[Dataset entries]
- Opening Delimiter -

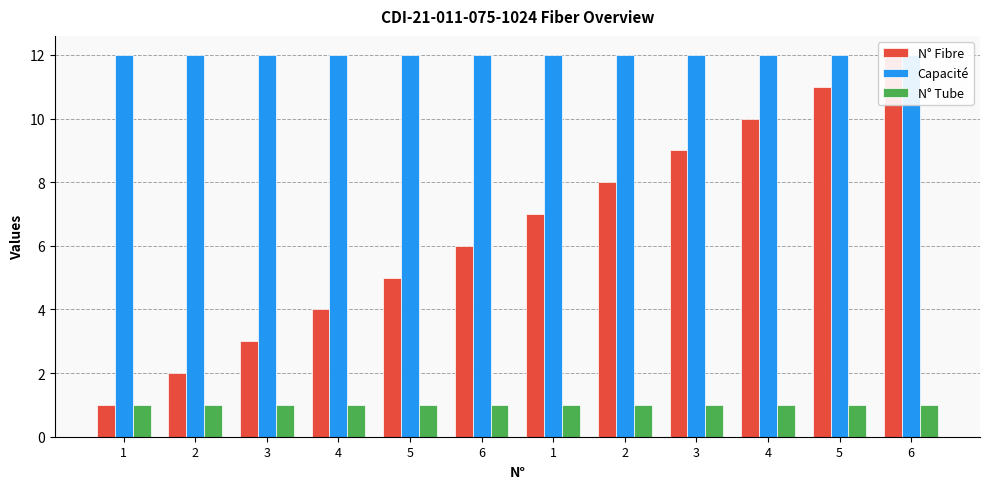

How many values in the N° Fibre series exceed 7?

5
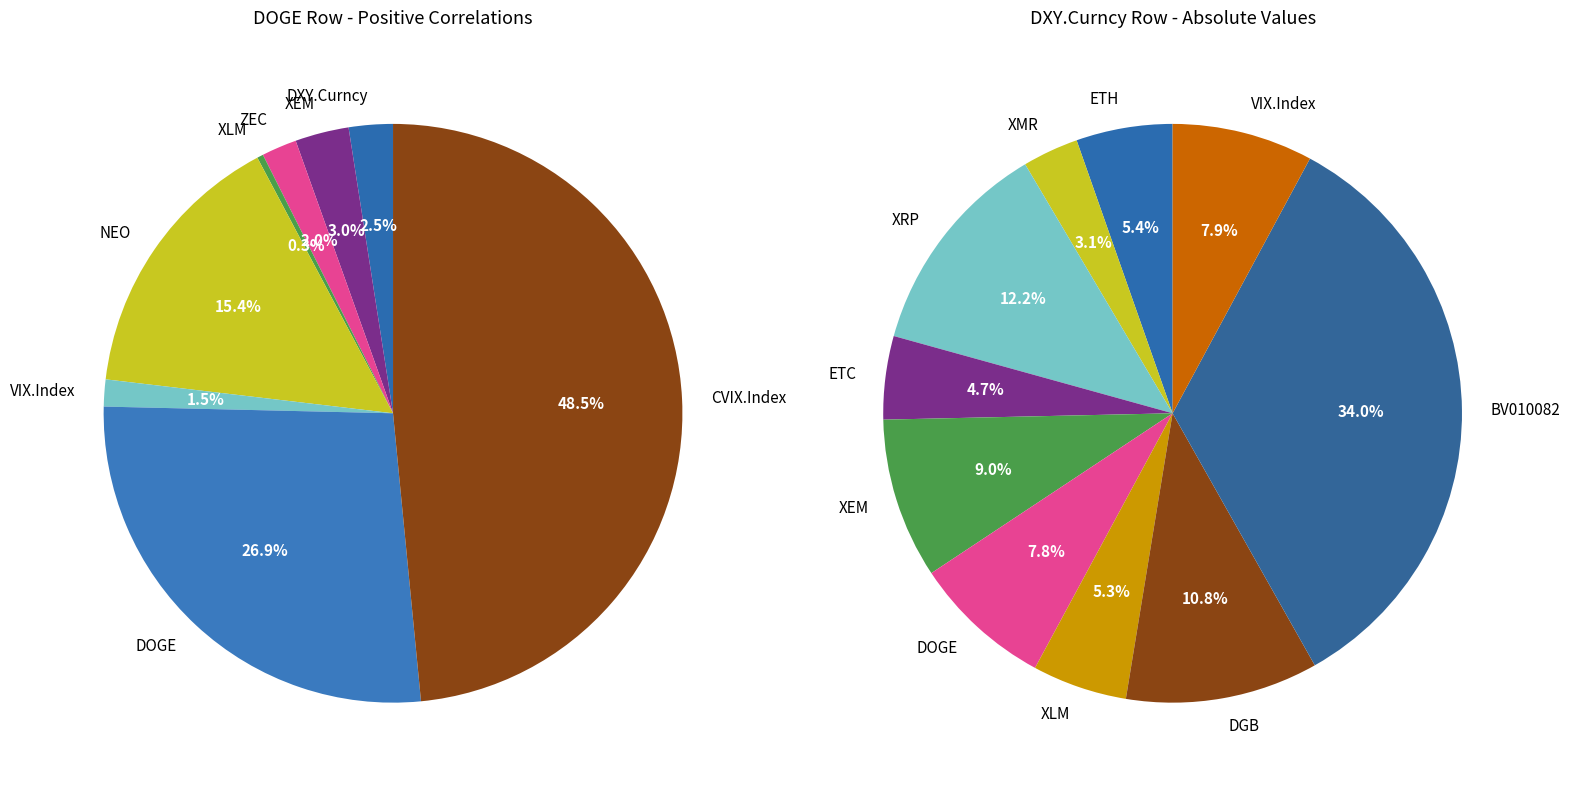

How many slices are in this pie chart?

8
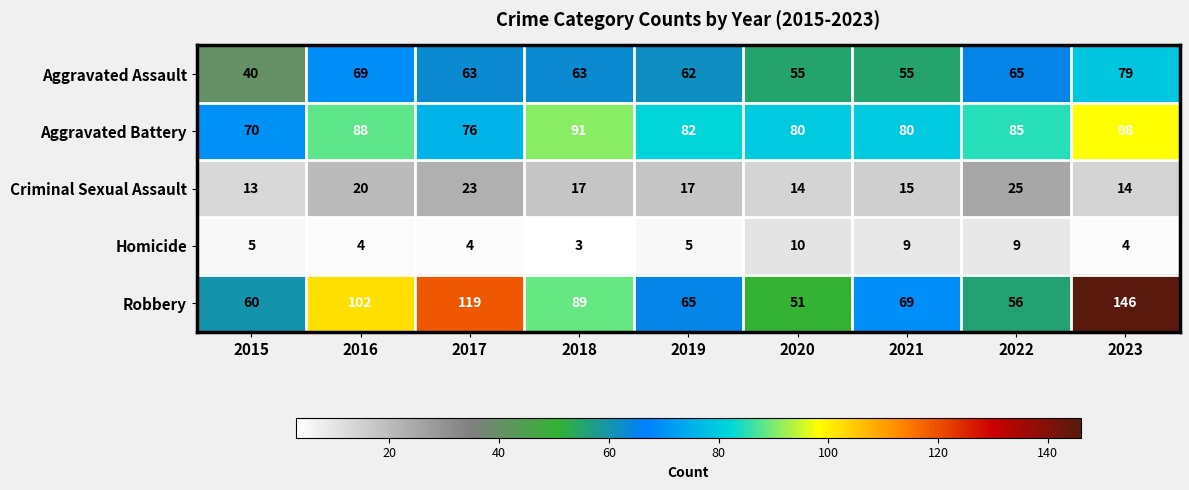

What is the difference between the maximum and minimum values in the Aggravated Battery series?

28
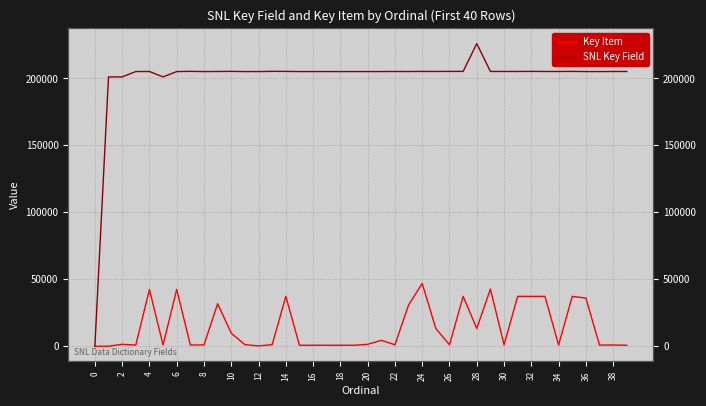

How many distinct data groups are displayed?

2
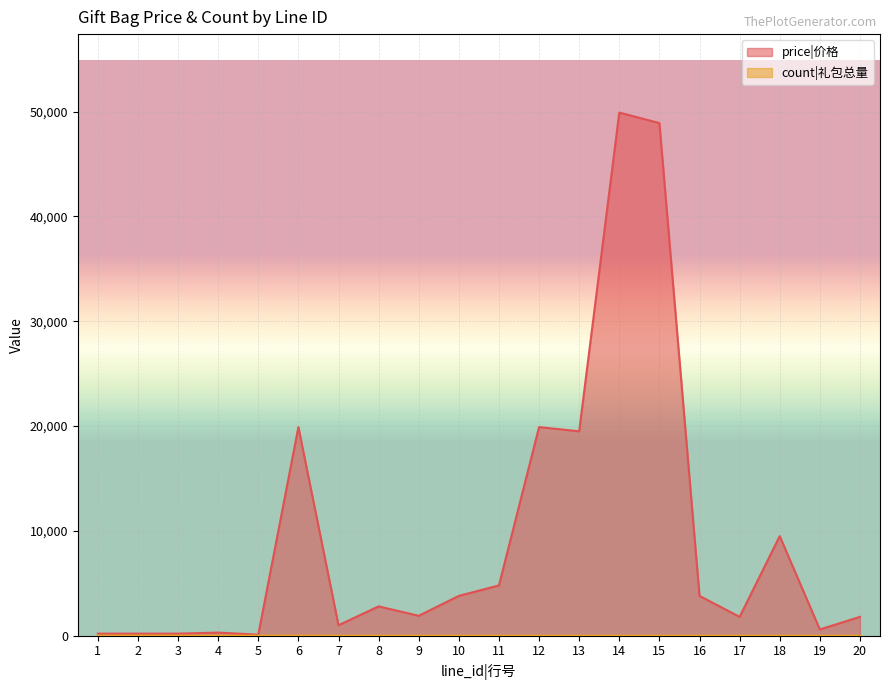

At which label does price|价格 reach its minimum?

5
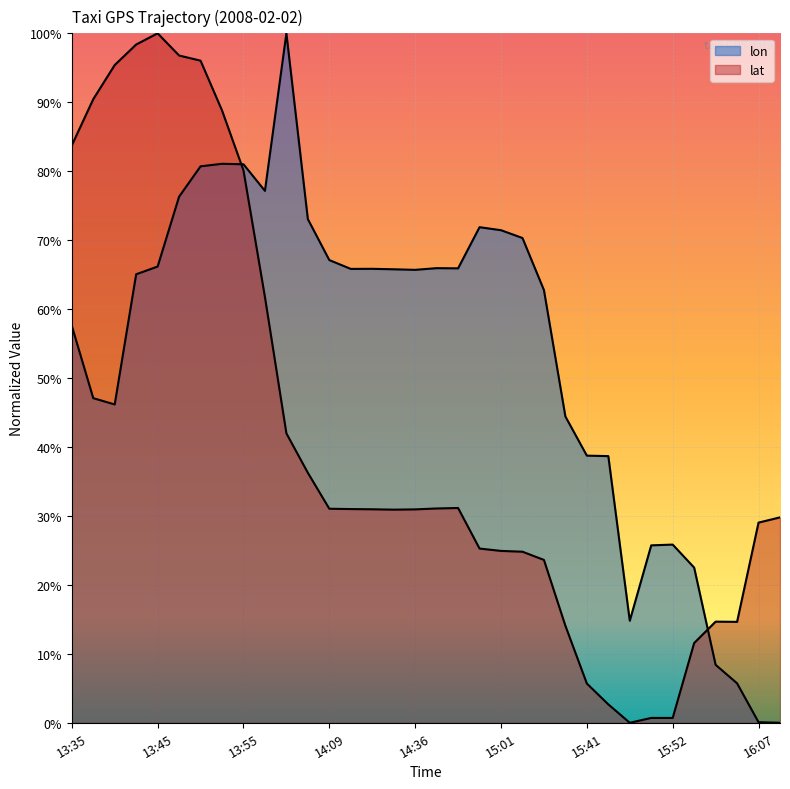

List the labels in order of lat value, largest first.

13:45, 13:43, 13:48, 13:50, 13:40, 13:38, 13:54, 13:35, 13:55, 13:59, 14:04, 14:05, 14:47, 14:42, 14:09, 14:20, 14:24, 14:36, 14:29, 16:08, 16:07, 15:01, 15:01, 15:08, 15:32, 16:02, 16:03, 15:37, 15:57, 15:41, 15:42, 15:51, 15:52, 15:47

- Closing Delimiter -

** AIM OF THE TASK **
Output the lines from the one containing "How many distinct data groups are displayed?" through the last line of the items as a JSON list of strings, one string per line. Both ends are included. Leave out blank lines and the pictures.

** SOLUTION TO THIS EXERCISE **
[
  "How many distinct data groups are displayed?",
  "2",
  "At which label does price|价格 reach its minimum?",
  "5",
  "List the labels in order of lat value, largest first.",
  "13:45, 13:43, 13:48, 13:50, 13:40, 13:38, 13:54, 13:35, 13:55, 13:59, 14:04, 14:05, 14:47, 14:42, 14:09, 14:20, 14:24, 14:36, 14:29, 16:08, 16:07, 15:01, 15:01, 15:08, 15:32, 16:02, 16:03, 15:37, 15:57, 15:41, 15:42, 15:51, 15:52, 15:47"
]